Алёша не поверил: «Где можно столько набрать кастратов?»
«Венеция большая. Островов много. И монастырей у нас много».
Рыжий поп пил вино и прислушивался. Когда кашель отпускал его, снова и снова прижимал чашу к губам, вино казалось красным как кровь. Сам подсказал, что у него написано еще несколько опер. Названия пристойные. «Роланд, мнимый безумец» и «Моисей, бог фараонов».
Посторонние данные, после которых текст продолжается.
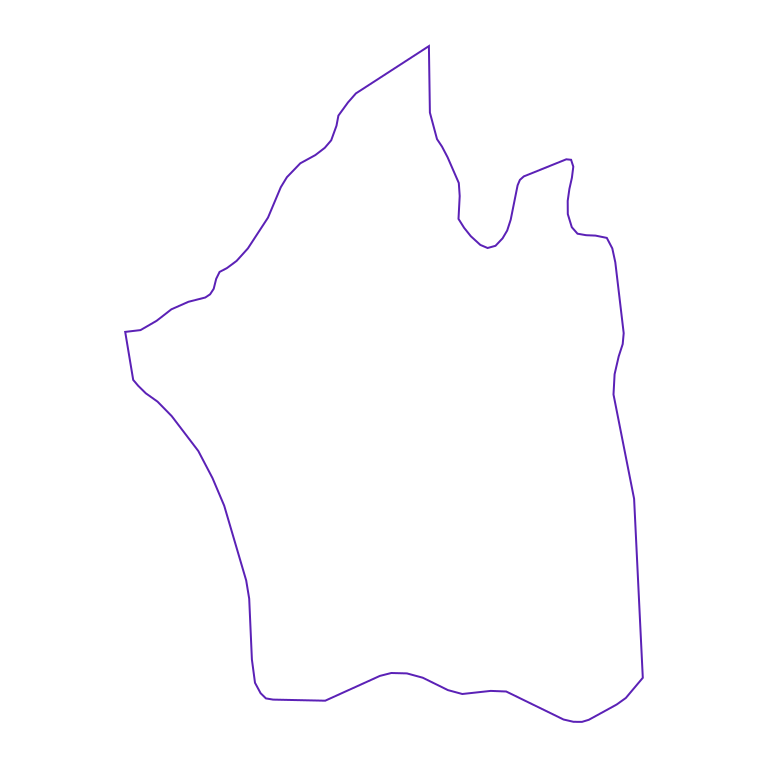 Ntchisi, Equal Earth projection
{"feature_id": "MWI-1913", "entity_name": "Ntchisi", "entity_type": "District", "adm_level": 1, "iso_a3": "MWI", "parent_name": "Malawi", "parent_adm1": "", "projection": "equal_earth", "projection_center": [33.898, -13.273], "detail": "fine", "context": "isolated", "style": "outline", "palette": "violet", "viewbox_px": 768, "rotation_deg": 0, "n_neighbors": 0, "source": "natural_earth", "source_scale": "10m", "svg_char_len": 1264}
<svg xmlns="http://www.w3.org/2000/svg" viewBox="0 0 768 768"><path d="M428.9,46.1L429.9,112.6L437.0,139.1L442.0,146.6L447.6,157.3L458.8,183.0L459.7,196.0L458.5,218.9L464.1,227.8L470.8,236.2L480.3,244.9L487.6,248.0L495.5,245.8L502.6,238.3L507.2,230.5L510.7,219.7L517.6,185.3L519.9,179.9L523.8,176.4L566.3,159.3L571.1,159.8L573.3,166.7L571.9,177.8L569.4,188.9L567.7,200.9L567.8,214.1L571.8,227.2L577.5,233.7L586.1,235.2L595.5,235.6L606.8,237.9L612.3,248.4L615.3,262.3L623.7,333.2L622.7,344.1L618.7,356.4L614.6,374.2L613.5,394.5L634.1,498.8L642.8,677.8L625.8,698.0L616.7,704.5L588.8,719.8L581.9,721.9L573.5,721.8L563.5,719.5L506.2,691.5L490.7,690.9L462.3,694.0L447.9,690.1L422.7,677.7L406.9,673.4L391.3,673.0L379.9,675.9L325.2,700.7L273.1,699.6L265.9,698.4L260.6,693.2L255.0,682.8L251.9,659.5L249.2,598.7L246.2,580.5L224.2,505.7L212.5,478.1L198.3,451.0L171.7,416.1L157.5,401.6L145.8,393.3L138.2,385.8L133.2,379.9L125.2,331.9L140.5,330.1L156.6,320.8L171.4,309.3L188.4,301.8L205.3,297.5L210.1,294.3L213.7,288.8L216.2,278.8L219.6,271.9L226.9,268.1L236.6,260.9L247.9,248.4L268.0,217.6L280.8,187.2L286.9,177.2L300.3,163.3L315.3,155.1L324.8,147.8L331.2,140.3L336.5,125.7L338.4,115.6L348.0,102.4L355.9,93.4L428.9,46.1Z" fill="none" stroke="#5b21b6" stroke-width="2"/></svg>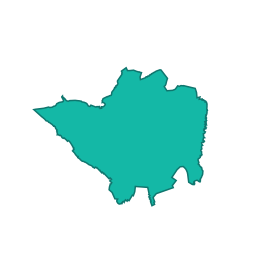 outline of Chalchicomula de Sesma, Puebla, Mexico, rotated 212°
{"feature_id": "50627088B80469621247592", "entity_name": "Chalchicomula de Sesma", "entity_type": "district", "adm_level": 2, "iso_a3": "MEX", "parent_name": "Mexico", "parent_adm1": "Puebla", "projection": "albers", "projection_center": [-97.433, 18.977], "detail": "fine", "context": "isolated", "style": "filled", "palette": "teal", "viewbox_px": 256, "rotation_deg": 212, "n_neighbors": 0, "source": "geoboundaries", "source_scale": "gbopen_adm2", "svg_char_len": 5691}
<svg xmlns="http://www.w3.org/2000/svg" viewBox="0 0 256 256"><g transform="rotate(212 128 128)"><path d="M87.6,73.4L88.5,77.5L90.8,82.3L79.8,88.1L75.2,83.3L75.2,82.6L73.6,82.3L73.8,80.6L72.1,80.4L72.2,79.3L70.5,79.0L70.6,78.6L69.6,77.9L69.8,77.4L66.5,74.8L65.0,77.3L66.7,78.6L66.2,79.5L69.5,82.0L69.4,82.1L69.9,82.8L69.2,87.4L58.0,101.4L59.9,102.7L59.3,109.0L64.6,109.3L64.3,119.0L64.2,119.1L63.2,122.8L60.7,124.6L58.7,124.2L57.5,123.9L56.5,123.4L54.4,122.0L53.0,120.6L47.8,114.2L43.6,114.2L41.9,115.0L41.8,115.7L42.0,116.2L42.3,116.5L42.3,115.7L42.6,115.3L43.0,115.2L42.9,115.7L43.6,117.4L43.4,118.1L43.0,118.9L41.9,120.2L41.5,120.4L39.7,120.2L38.4,120.4L38.5,121.4L39.0,121.7L38.9,121.9L39.0,122.0L39.2,121.8L39.6,122.7L39.4,122.8L39.3,122.7L39.6,123.8L39.6,125.3L39.9,126.4L40.0,127.7L40.4,128.8L40.9,129.6L41.3,130.6L41.8,131.3L42.1,131.5L43.2,131.8L44.0,132.9L44.6,133.3L44.7,133.5L45.1,133.5L45.3,133.3L45.6,133.6L47.0,133.8L47.9,134.5L48.4,134.6L48.7,134.5L49.0,134.7L49.3,134.7L49.3,135.3L49.6,135.8L49.6,136.3L51.5,137.8L51.9,138.4L52.0,139.4L51.7,139.7L51.2,141.3L51.5,142.1L52.0,142.8L51.4,143.0L51.3,144.0L51.4,144.5L51.2,144.5L51.3,144.8L51.8,144.8L51.8,145.0L52.4,145.8L52.9,146.8L53.9,147.1L54.4,147.5L54.6,148.8L54.3,149.0L54.6,149.9L55.3,150.4L55.8,151.2L56.1,152.6L55.7,152.9L56.8,153.4L57.8,154.5L56.7,156.3L56.3,156.1L56.2,156.7L57.3,157.1L57.5,157.2L57.0,157.5L57.8,157.7L58.3,158.1L58.5,158.9L58.4,159.8L58.7,160.0L58.1,160.4L59.3,160.7L59.1,160.7L59.2,160.8L59.8,161.6L60.1,161.7L60.5,162.2L60.6,162.7L60.6,163.4L60.8,163.4L60.2,164.3L60.5,165.1L60.3,165.3L60.3,165.7L61.4,165.7L62.3,166.0L62.7,166.3L62.2,167.3L62.2,167.7L62.7,167.7L62.4,168.3L61.7,168.7L61.0,169.0L61.7,169.0L62.0,169.3L62.2,169.2L62.0,169.6L62.4,169.6L62.6,169.8L63.1,169.6L64.2,170.3L63.4,170.1L63.1,170.6L63.2,170.9L63.6,170.7L63.7,171.0L63.4,171.1L63.5,171.2L63.7,171.5L64.2,171.8L64.3,172.0L64.1,172.0L64.0,171.9L63.2,172.3L63.8,172.7L64.4,172.4L64.2,172.9L64.2,173.4L65.2,173.3L65.0,174.1L65.5,174.1L65.4,174.2L65.6,174.3L65.4,174.4L65.5,174.5L65.1,174.7L65.2,174.9L65.6,174.7L65.7,175.0L65.3,175.3L65.4,175.8L65.3,176.0L66.7,176.8L66.4,176.9L66.6,177.4L66.8,177.3L67.0,177.7L66.7,177.8L66.7,178.1L67.3,178.4L67.8,178.2L68.1,179.4L68.4,179.2L68.9,180.4L68.4,180.7L68.7,182.0L69.1,182.4L69.2,183.0L70.1,184.3L69.9,184.9L70.7,185.6L71.1,185.6L72.6,188.4L73.2,189.3L73.8,190.0L73.7,190.2L75.3,191.6L76.3,191.0L76.6,191.9L78.9,191.4L79.0,191.8L80.0,191.0L80.5,191.9L82.8,190.1L83.4,192.4L85.5,190.2L88.7,194.4L92.0,197.2L103.2,193.4L103.2,193.2L105.6,192.0L106.5,190.5L108.2,190.1L108.4,186.3L108.7,185.5L110.1,183.6L114.7,180.2L119.2,182.3L119.3,182.7L118.9,183.9L119.1,185.3L120.1,188.2L120.8,191.0L130.8,194.7L131.8,194.2L134.2,191.2L135.0,189.6L135.0,189.3L135.6,188.7L135.9,187.7L136.2,187.5L136.2,187.1L136.7,186.7L136.8,186.3L136.7,185.9L136.8,185.6L137.4,185.1L137.3,184.7L137.7,184.4L137.8,184.0L137.7,183.1L138.0,182.9L138.6,182.7L138.7,182.4L138.7,181.6L139.7,181.1L139.9,180.5L139.8,180.0L140.1,179.5L143.1,175.6L144.8,177.6L145.9,182.1L148.1,181.4L148.3,181.5L148.6,181.2L151.0,180.5L153.9,180.0L157.1,177.5L158.9,176.4L161.5,178.1L163.7,172.8L163.6,172.6L162.3,171.8L162.2,171.0L161.9,170.7L161.6,170.2L161.9,162.4L161.3,161.4L160.4,160.8L160.0,160.2L159.9,158.3L160.3,158.0L160.6,157.5L160.1,156.4L160.4,156.4L160.5,156.2L160.4,155.7L160.6,155.4L160.4,155.2L160.7,155.0L160.6,154.7L160.6,154.3L160.4,153.9L160.4,152.7L160.7,150.1L160.4,149.0L159.9,148.3L159.6,146.8L160.8,145.5L161.8,143.7L162.2,143.7L164.7,139.7L164.4,138.3L164.4,137.5L163.9,137.0L163.4,135.9L163.0,136.4L162.3,136.6L160.6,136.4L160.1,136.1L159.7,135.7L159.8,134.0L160.3,132.8L161.6,132.1L160.8,130.8L162.0,129.8L162.7,130.7L163.2,130.2L163.7,131.0L164.0,130.7L164.4,130.5L164.7,130.2L165.7,129.7L165.9,129.4L165.7,129.4L166.5,128.7L171.6,127.7L171.6,126.2L172.4,125.8L173.5,125.7L175.6,126.8L176.7,126.9L179.1,126.5L180.7,125.7L181.7,126.0L182.3,125.6L182.9,125.6L187.5,123.4L192.0,120.3L192.9,119.0L194.3,118.6L195.2,118.6L196.8,119.3L197.2,119.1L198.6,119.7L199.7,119.7L200.2,120.0L200.5,120.4L200.7,119.5L200.5,119.1L197.7,117.5L197.1,116.7L197.1,116.3L197.2,115.8L197.4,115.5L199.9,113.2L201.1,111.2L201.3,110.6L201.1,109.7L201.4,108.4L201.7,107.7L202.7,106.9L203.1,105.7L203.5,105.3L205.2,103.9L206.4,103.7L206.7,103.4L209.9,100.1L216.2,95.0L217.6,93.7L206.9,91.8L206.0,91.8L205.1,91.6L203.5,91.4L201.3,90.7L200.9,90.8L200.3,91.1L199.7,91.3L198.2,90.8L197.2,91.1L196.1,90.8L195.4,90.9L194.1,90.8L192.9,90.4L192.5,90.4L192.0,90.1L191.7,90.2L191.6,90.6L191.0,90.4L190.4,90.5L189.4,89.5L188.7,89.1L187.3,88.8L186.9,87.7L186.4,87.7L186.1,86.9L185.0,85.9L184.4,84.7L183.5,85.5L182.7,85.3L182.3,85.3L181.7,85.6L181.4,86.0L180.4,85.8L179.0,85.0L178.6,84.9L177.4,84.9L177.0,85.7L176.8,85.7L176.3,85.7L176.1,85.5L174.1,85.3L174.1,85.2L172.3,84.7L172.0,85.7L171.8,85.8L169.4,85.2L166.4,83.7L165.7,83.5L165.0,82.7L163.7,82.6L163.3,82.2L162.9,81.5L163.1,81.2L162.4,81.0L162.9,79.2L160.1,78.5L158.1,77.5L157.7,77.5L156.7,77.1L155.4,77.0L155.2,77.2L155.0,76.3L152.3,76.2L151.8,75.9L149.7,75.6L149.2,75.6L147.7,76.2L146.8,76.1L146.1,76.4L143.8,76.4L141.8,76.2L139.1,76.7L137.3,76.5L137.2,76.2L135.1,76.3L135.0,77.5L133.5,77.5L133.4,77.9L130.2,77.0L129.5,77.3L129.2,77.2L128.9,77.0L128.9,76.7L126.6,76.1L126.6,76.9L124.4,76.3L124.4,76.8L117.0,74.9L116.7,76.2L114.8,75.8L115.4,73.5L112.8,73.0L112.9,70.6L113.2,70.7L112.5,68.2L111.3,65.6L107.3,64.9L101.6,61.0L99.1,62.2L99.1,61.1L98.9,60.2L98.3,59.6L96.8,58.9L95.5,58.8L94.8,59.1L94.2,59.7L93.8,60.4L93.5,61.9L93.1,61.4L93.1,63.0L92.5,63.8L91.9,63.3L92.1,65.7L90.0,65.5L90.2,66.9L88.6,66.9L88.7,73.4L87.6,73.4Z" fill="#14b8a6" stroke="#0f766e" stroke-width="1.5"/></g></svg>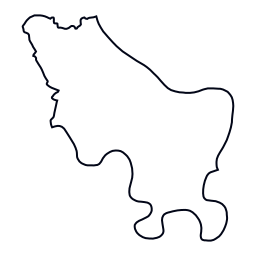 Tan Tru, Long An, Vietnam (Albers equal-area conic projection)
{"feature_id": "81297802B79980761269040", "entity_name": "Tan Tru", "entity_type": "district", "adm_level": 2, "iso_a3": "VNM", "parent_name": "Vietnam", "parent_adm1": "Long An", "projection": "albers", "projection_center": [106.499, 10.529], "detail": "fine", "context": "isolated", "style": "outline", "palette": "ink", "viewbox_px": 256, "rotation_deg": 0, "n_neighbors": 0, "source": "geoboundaries", "source_scale": "gbopen_adm2", "svg_char_len": 4346}
<svg xmlns="http://www.w3.org/2000/svg" viewBox="0 0 256 256"><path d="M30.1,17.3L28.7,18.5L26.7,20.5L25.7,21.9L24.5,23.8L23.2,25.5L22.8,26.1L22.7,26.5L22.9,27.4L23.1,27.9L23.5,29.4L23.6,30.5L23.7,31.0L24.0,31.6L24.3,32.0L25.0,32.4L26.2,32.8L27.8,33.5L28.5,34.2L28.9,34.9L29.0,35.4L29.1,36.7L29.3,38.3L29.4,39.8L30.1,41.4L32.1,44.7L33.1,46.9L34.6,49.2L36.0,51.5L35.3,52.6L33.6,54.6L33.3,55.9L34.8,56.4L35.6,57.3L36.1,58.1L36.0,59.3L36.2,60.3L38.5,64.1L40.7,67.5L41.8,69.6L43.1,72.6L44.4,75.9L45.9,78.5L47.6,81.0L47.7,81.3L47.6,81.9L47.0,83.0L46.8,83.5L46.8,84.2L47.4,85.0L49.5,86.6L51.7,87.8L56.0,89.5L58.6,90.5L58.2,91.5L57.9,91.9L55.6,93.1L53.9,94.6L52.8,96.2L52.1,96.9L51.9,97.6L52.0,98.1L52.8,98.9L54.0,99.6L55.8,100.2L57.2,100.5L56.7,102.3L56.0,105.6L54.4,112.8L53.9,115.9L53.4,117.3L51.8,118.9L51.3,119.4L50.8,120.0L50.6,120.6L50.6,121.0L50.8,122.8L51.0,124.3L51.7,126.4L52.1,127.3L55.0,126.4L57.5,125.9L59.7,126.0L61.9,126.8L64.1,128.6L66.3,131.9L69.8,137.4L73.9,144.1L75.6,147.9L76.2,149.8L76.5,150.5L76.8,152.1L76.9,153.1L77.0,155.4L77.1,157.0L77.4,157.9L77.7,158.7L78.2,159.5L79.4,161.4L81.4,163.1L83.0,163.9L84.9,164.7L85.7,165.0L87.4,165.3L90.0,165.3L93.9,165.4L97.5,164.9L99.3,163.9L101.1,161.7L102.9,158.3L105.2,155.3L107.0,153.8L109.9,152.0L112.5,150.9L115.5,150.5L118.1,150.6L120.6,151.1L123.0,152.4L125.6,154.6L125.9,154.9L127.3,156.3L129.5,159.6L130.7,162.7L131.5,165.9L132.1,168.3L132.5,173.9L132.2,177.7L131.1,182.1L130.1,185.9L129.5,188.4L129.4,190.2L129.3,190.9L129.3,192.3L129.5,193.9L129.7,195.1L129.8,195.5L130.3,196.5L131.4,197.9L132.8,199.1L134.8,200.2L136.5,201.0L138.5,201.5L141.2,201.7L144.5,202.1L147.3,202.6L148.7,203.2L150.3,204.4L151.0,205.6L151.5,207.1L151.7,208.5L151.7,210.4L151.4,211.6L150.8,212.9L149.9,214.4L148.4,216.2L146.5,217.3L142.1,219.5L139.1,220.8L136.8,222.3L135.7,223.5L134.8,224.9L134.7,225.8L134.7,226.9L135.0,228.8L136.2,231.5L137.3,233.1L139.4,235.1L142.7,237.1L145.5,238.1L149.2,238.5L153.0,238.6L156.9,237.8L159.5,236.8L160.7,235.9L161.4,235.3L162.4,234.1L162.9,233.4L163.3,232.2L163.5,231.1L163.4,229.5L162.5,224.0L162.0,220.2L162.3,217.7L163.2,215.7L164.2,214.4L166.4,213.1L168.9,212.3L169.1,212.3L172.9,211.3L177.5,210.4L181.5,210.0L185.4,209.9L187.8,210.2L190.0,210.8L192.6,212.3L195.8,215.2L197.7,217.8L199.1,219.9L200.2,222.4L200.9,224.5L201.4,228.0L201.2,231.8L200.8,234.4L200.7,235.9L201.0,237.8L201.4,238.7L201.6,239.0L202.3,239.7L203.1,240.0L204.3,240.3L205.4,240.3L208.1,240.6L210.9,240.6L213.6,239.9L215.6,238.8L219.1,236.4L221.1,234.1L223.5,230.3L225.1,226.7L226.2,223.6L226.6,221.8L227.0,219.6L227.1,218.0L227.0,216.7L226.8,214.7L226.7,212.3L226.4,211.0L225.5,208.2L224.4,206.4L222.2,204.1L219.6,202.6L215.7,201.2L211.2,200.7L206.8,200.1L205.6,199.5L204.1,197.9L203.5,196.5L203.1,193.4L203.2,189.4L203.8,185.2L204.9,180.8L206.4,177.0L207.1,175.5L208.7,173.5L210.5,172.3L213.2,171.4L217.9,169.8L216.8,167.1L216.6,165.4L216.5,163.5L216.5,161.8L216.9,158.8L218.1,155.7L219.9,152.5L222.2,148.8L223.3,146.9L223.4,146.7L225.2,143.2L226.8,140.0L228.2,136.1L229.5,132.3L230.9,127.4L231.9,122.3L232.0,119.5L232.4,115.2L232.8,112.0L233.0,110.2L233.3,106.0L233.1,103.1L232.6,99.9L231.8,97.3L230.4,95.0L229.0,93.3L227.6,91.8L225.5,90.7L223.0,89.5L220.4,88.8L217.9,88.7L213.2,88.4L207.8,88.4L205.7,88.9L204.4,89.2L202.7,89.7L198.5,91.3L194.2,92.4L189.8,92.9L185.9,92.9L183.7,92.6L182.6,92.5L179.5,92.3L175.3,91.4L171.1,90.1L167.8,88.1L164.4,84.9L160.6,80.7L157.7,77.3L155.2,74.8L154.1,73.8L150.1,69.8L148.3,68.3L146.7,67.0L144.0,65.1L141.1,63.4L136.8,60.9L132.3,57.9L122.6,51.4L116.6,46.2L112.8,42.3L108.0,37.0L103.6,31.9L103.3,31.6L100.8,27.6L98.7,23.8L97.5,20.7L96.6,17.5L96.3,16.4L93.5,17.3L91.7,17.5L89.3,17.8L87.9,18.4L87.2,18.9L86.2,18.7L85.4,18.5L84.5,17.5L83.3,17.7L81.6,18.5L80.9,19.4L80.6,20.2L80.6,21.5L80.7,23.0L80.9,24.3L80.7,24.7L80.1,25.5L79.3,26.0L77.6,27.2L76.9,28.4L76.0,28.7L75.8,28.7L75.3,28.5L75.1,27.8L74.4,26.7L73.7,26.2L72.8,26.0L71.5,26.0L70.8,26.4L68.7,28.0L66.6,28.8L64.9,28.8L63.4,28.3L62.1,27.9L60.4,27.6L58.7,27.7L58.0,27.4L57.7,26.7L57.6,25.6L57.5,24.8L57.4,23.7L56.9,23.4L56.3,23.4L55.0,23.4L54.2,23.1L54.0,22.6L53.8,21.6L53.9,19.6L53.8,18.1L53.5,17.6L53.1,17.5L52.2,17.5L51.5,17.7L50.3,18.7L49.2,18.2L48.6,18.0L47.3,17.3L44.8,16.3L42.4,15.7L40.1,15.4L37.1,15.4L34.4,15.4L33.3,15.9L32.0,16.5L30.1,17.3Z" fill="none" stroke="#020617" stroke-width="2"/></svg>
«И на это нашлись кастраты?»
«Ну, еще девушки-воспитанницы».
Вино кончилось. Алёша поднял руку, требуя внимания трактирщика, но тот не успел ответить. С соседнего столика в рыжего попа полетела оловянная посуда. Некто, закинув край плаща на плечо, кинулся в сторону Алёши, что-то свое решив. Руфино ловко подставил ногу, был привычен к такому. Еще трое гуськом, пригнувшись, шли к столу, не ускоряя шаг, оттого страшные. С неожиданной ловкостью узкогрудый Антонио перевернул стол и ударил первого оловянной чашей по голове, а Руфино опрокинул другого, как бы оттолкнув его под ноги Зубову-младшему, отчего он, как в детстве, услышал в голове тайную сильную музыку. Она как волна шла сквозь его душу. Поднималась над дерущимися, трепетала дивно. Ни Руфино, ни Антонио, ни Алёша не помнили, как оказались на мосту. То ли их выкинули из корчмы, то ли сами вырвались. «Они как гуси на тебя шли, — сказал Алёша, восхищенно разглядывая рыжего попа. — Может, виды на твоих воспитанниц имеют?»